At its inception, Lexmark was headquartered in Greenwich, Conn., and maintained locations in the United States, Canada, Europe and Australia. The company has expanded its footprint and now has a presence in more than 170 countries.
March 1991: Lexmark was formed as a spin-off of IBM.
July 1991: Lexmark announced its first new products, the IBM Personal Printer Series II and IBM 4226 dot matrix printers.
July 1992: The first Lexmark and IBM co-branded product was announced: the IBM Personal Wheelwriter 25 and IBM Wheelwriter 35.
September 1992: Lexmark increased its sales force to begin focusing on the end user, selling directly to large accounts.
October 1992: Lexmark announced its first inkjet printer, the IBM Color Jetprinter PS 4079.
October 1993: Lexmark introduced its first inkjet printer with an internally developed engine (monochrome printing), the IBM ExecJet II 4076.
January 1994: Lexmark announced it would organize its sales and marketing areas into industry-focused teams, a pivotal move in increasing Lexmark's presence in vertical markets.
August 1994: Lexmark announced its first internally developed inkjet color printer, the ExecJet IIc.
October 1994: Lexmark introduced the industry's first true 1,200-by-1,200 dots per inch (dpi) laser printers: the Optra family.
January 1995: Lexmark went live on the World Wide Web.
April 1995: Lexmark announced the Medley in North America, the industry's first printer-fax-copier-scanner combination product with color printing capability.
November 1995: Lexmark became a public company, listed on the New York Stock Exchange under the symbol LXK.
September 1996: Lexmark moved its corporate headquarters from Greenwich, Conn., to Lexington.
April 1997: The industry's first inkjet device capable of printing 1,200-by-1,200 dpi is announced: the Lexmark 7000 Color Jetprinter.
September 1998: Lexmark Solution Services was launched to meet customer demands for comprehensive, customized printing solutions.
April 1999: Lexmark began selling its offerings in the area of managed print services, which included asset and consumables management, maintenance services and consulting services.
January 2000: Lexmark opened a bottle-assembly plant in Cebu, Philippines, to produce integrated printheads to meet worldwide demand.
September 2002: Lexmark announced a strategic alliance with Dell to develop and produce Dell inkjet and laser printers and related aftermarket cartridges.
January 2003: Lexmark introduced the Lexmark Document Solutions Suite, the software basis for Lexmark's customization and application capabilities.

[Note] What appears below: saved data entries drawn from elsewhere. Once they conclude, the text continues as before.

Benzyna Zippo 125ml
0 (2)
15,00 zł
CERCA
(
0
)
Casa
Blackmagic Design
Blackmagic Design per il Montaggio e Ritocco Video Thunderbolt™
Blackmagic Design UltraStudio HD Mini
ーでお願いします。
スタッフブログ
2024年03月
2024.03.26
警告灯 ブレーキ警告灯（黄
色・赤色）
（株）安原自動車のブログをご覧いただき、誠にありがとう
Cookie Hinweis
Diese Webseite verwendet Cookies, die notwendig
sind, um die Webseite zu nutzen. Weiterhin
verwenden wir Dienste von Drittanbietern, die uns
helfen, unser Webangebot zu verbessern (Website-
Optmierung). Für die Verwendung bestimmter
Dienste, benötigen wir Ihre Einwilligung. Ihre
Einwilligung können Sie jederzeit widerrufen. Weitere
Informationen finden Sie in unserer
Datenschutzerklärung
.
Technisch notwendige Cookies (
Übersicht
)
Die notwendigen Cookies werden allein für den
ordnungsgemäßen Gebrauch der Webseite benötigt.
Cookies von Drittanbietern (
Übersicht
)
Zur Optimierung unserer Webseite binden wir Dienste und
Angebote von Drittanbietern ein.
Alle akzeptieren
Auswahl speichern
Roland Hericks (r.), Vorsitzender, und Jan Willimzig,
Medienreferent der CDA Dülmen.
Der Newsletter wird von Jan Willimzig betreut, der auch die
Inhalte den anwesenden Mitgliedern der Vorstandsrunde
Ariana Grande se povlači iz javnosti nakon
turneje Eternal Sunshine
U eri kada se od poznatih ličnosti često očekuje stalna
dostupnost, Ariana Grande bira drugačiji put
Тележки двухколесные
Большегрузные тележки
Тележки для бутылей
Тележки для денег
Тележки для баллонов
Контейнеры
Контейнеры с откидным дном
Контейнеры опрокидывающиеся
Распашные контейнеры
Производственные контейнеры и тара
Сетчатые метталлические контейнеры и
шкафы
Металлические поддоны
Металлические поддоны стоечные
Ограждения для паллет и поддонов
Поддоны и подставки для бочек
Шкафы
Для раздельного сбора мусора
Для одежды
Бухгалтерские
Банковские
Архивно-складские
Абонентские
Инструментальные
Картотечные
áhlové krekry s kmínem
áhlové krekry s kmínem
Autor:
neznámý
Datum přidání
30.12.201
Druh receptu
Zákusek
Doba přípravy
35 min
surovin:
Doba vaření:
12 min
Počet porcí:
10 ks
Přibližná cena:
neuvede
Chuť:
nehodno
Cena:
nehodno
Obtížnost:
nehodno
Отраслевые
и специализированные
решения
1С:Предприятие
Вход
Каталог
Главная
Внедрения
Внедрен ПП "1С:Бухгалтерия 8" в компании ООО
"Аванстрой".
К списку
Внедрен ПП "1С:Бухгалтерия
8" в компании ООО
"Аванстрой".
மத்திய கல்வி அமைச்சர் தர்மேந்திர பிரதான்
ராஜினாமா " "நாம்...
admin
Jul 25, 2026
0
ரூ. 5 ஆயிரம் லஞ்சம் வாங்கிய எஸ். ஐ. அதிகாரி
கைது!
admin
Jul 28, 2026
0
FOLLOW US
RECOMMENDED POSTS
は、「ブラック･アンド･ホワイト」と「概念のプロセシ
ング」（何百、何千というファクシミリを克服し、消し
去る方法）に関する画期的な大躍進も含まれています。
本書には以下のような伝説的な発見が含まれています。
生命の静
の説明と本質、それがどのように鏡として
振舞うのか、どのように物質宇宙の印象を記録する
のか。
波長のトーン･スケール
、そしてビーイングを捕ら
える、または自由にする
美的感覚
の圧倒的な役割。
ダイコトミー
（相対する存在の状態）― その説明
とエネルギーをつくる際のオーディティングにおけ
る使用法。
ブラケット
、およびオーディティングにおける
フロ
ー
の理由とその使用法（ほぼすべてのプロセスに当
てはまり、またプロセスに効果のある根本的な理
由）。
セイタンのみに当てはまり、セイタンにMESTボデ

April 2005: Lexmark introduced the Lexmark P4350, the industry's first all-in-one inkjet printer with a color LCD screen.

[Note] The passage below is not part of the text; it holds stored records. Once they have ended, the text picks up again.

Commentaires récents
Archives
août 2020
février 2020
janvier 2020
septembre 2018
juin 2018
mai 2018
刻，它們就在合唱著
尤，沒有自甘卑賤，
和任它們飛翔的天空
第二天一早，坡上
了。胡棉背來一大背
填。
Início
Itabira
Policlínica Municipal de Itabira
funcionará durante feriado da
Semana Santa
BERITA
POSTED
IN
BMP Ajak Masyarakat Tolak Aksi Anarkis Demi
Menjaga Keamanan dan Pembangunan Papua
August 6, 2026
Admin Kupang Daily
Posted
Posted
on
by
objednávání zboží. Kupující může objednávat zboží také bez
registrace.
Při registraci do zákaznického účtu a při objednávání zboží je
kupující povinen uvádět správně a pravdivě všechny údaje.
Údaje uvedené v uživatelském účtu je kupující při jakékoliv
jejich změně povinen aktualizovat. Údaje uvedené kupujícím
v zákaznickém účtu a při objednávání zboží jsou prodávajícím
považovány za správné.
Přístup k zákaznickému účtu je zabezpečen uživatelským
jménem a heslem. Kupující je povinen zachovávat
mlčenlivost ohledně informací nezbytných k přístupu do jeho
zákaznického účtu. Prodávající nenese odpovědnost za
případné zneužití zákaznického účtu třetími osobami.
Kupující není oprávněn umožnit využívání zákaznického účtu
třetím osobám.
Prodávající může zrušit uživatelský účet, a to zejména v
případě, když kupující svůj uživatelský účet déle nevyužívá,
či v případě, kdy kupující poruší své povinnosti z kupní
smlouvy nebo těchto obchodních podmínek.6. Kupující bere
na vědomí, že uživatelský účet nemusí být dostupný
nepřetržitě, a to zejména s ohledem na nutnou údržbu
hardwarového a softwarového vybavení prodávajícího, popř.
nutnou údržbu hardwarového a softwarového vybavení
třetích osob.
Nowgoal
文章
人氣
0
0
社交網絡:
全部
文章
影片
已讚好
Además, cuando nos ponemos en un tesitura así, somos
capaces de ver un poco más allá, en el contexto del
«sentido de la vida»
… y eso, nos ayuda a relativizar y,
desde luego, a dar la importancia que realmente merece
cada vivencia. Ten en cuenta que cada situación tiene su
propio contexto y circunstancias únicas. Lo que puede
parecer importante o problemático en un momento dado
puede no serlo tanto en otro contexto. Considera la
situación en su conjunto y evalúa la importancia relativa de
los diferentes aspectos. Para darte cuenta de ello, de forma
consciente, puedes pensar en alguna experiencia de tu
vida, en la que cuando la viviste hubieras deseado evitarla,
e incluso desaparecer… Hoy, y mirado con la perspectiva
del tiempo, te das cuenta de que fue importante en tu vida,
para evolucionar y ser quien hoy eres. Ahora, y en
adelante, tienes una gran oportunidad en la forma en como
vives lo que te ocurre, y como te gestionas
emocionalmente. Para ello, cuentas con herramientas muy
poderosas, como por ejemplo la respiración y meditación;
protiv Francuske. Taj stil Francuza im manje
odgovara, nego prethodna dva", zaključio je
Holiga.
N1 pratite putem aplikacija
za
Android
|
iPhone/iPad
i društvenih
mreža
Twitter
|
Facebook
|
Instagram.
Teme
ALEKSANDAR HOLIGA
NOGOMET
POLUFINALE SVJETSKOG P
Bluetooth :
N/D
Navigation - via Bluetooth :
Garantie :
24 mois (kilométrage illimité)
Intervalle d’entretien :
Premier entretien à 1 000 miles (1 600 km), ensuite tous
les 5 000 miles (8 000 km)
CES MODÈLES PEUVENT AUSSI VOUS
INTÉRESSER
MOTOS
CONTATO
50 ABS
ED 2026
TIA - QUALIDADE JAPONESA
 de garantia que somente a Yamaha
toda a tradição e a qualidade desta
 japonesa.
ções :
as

February 2006: Lexmark introduced its first open-architecture solutions platform, the Lexmark Embedded Solutions Framework.
October 2008: Lexmark began a major expansion and enhancement of its laser product lineup, announcing a combination of 38 new printers and multifunction products.

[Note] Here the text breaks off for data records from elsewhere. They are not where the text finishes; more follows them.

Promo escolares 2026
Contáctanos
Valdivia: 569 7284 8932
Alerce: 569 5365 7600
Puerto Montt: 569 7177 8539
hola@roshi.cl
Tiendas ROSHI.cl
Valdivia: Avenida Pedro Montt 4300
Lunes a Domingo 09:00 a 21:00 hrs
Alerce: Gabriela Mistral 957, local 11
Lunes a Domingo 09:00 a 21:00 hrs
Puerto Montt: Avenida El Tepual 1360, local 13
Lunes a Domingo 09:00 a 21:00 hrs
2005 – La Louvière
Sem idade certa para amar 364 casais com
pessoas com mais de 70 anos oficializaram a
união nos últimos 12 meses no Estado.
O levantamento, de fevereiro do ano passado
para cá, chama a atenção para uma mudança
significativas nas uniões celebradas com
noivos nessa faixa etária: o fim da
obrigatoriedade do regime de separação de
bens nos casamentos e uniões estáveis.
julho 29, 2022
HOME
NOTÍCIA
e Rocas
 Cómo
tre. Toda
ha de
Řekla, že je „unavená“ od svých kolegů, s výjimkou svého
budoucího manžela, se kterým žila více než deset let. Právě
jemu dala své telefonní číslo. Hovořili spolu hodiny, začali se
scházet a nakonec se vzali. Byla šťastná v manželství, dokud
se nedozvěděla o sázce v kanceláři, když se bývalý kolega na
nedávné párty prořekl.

September 2009: Lexmark launched a full line of eight all-in-one (AIO) inkjet printers for small to medium businesses. The announcement included the world's first Web-connected line of inkjet AIOs and the lowest black printing cost in the inkjet industry.
June 2010: Lexmark acquired Perceptive Software to expand its market opportunity and strengthen its document workflow solutions portfolio.
October 2010: Lexmark CEO Paul Curlander announced he would retire in spring 2011, and he named Paul Rooke as his successor. Lexmark Genesis was announced, a powerful inkjet AIO.
November 2010: The company combined its two divisions, laser and inkjet printers, into a single operation.
July 2011: Lexmark posted a quarterly record for earnings per share and said sales of laser toner hit record highs during the first half of the year.
October 2011: Lexmark acquired Netherlands software company Pallas Athena in a cash transaction valued at $50.2 million.
February 2012: Lexmark announced declines in overall revenue and profit for its fourth quarter and all of 2011. The company also said it would eliminate hundreds of jobs, mostly overseas.
March 2012: Lexmark announced it had acquired two companies, ISYS Search Software and Nolij Corp., to bolster its growing software unit.
August 2012: The company announced it was cutting 350 full-time employees and 200 contractors in Lexington as part of 1,700 in overall job cuts. The company also said it would stop making inkjet printers as part of a plan to cut costs.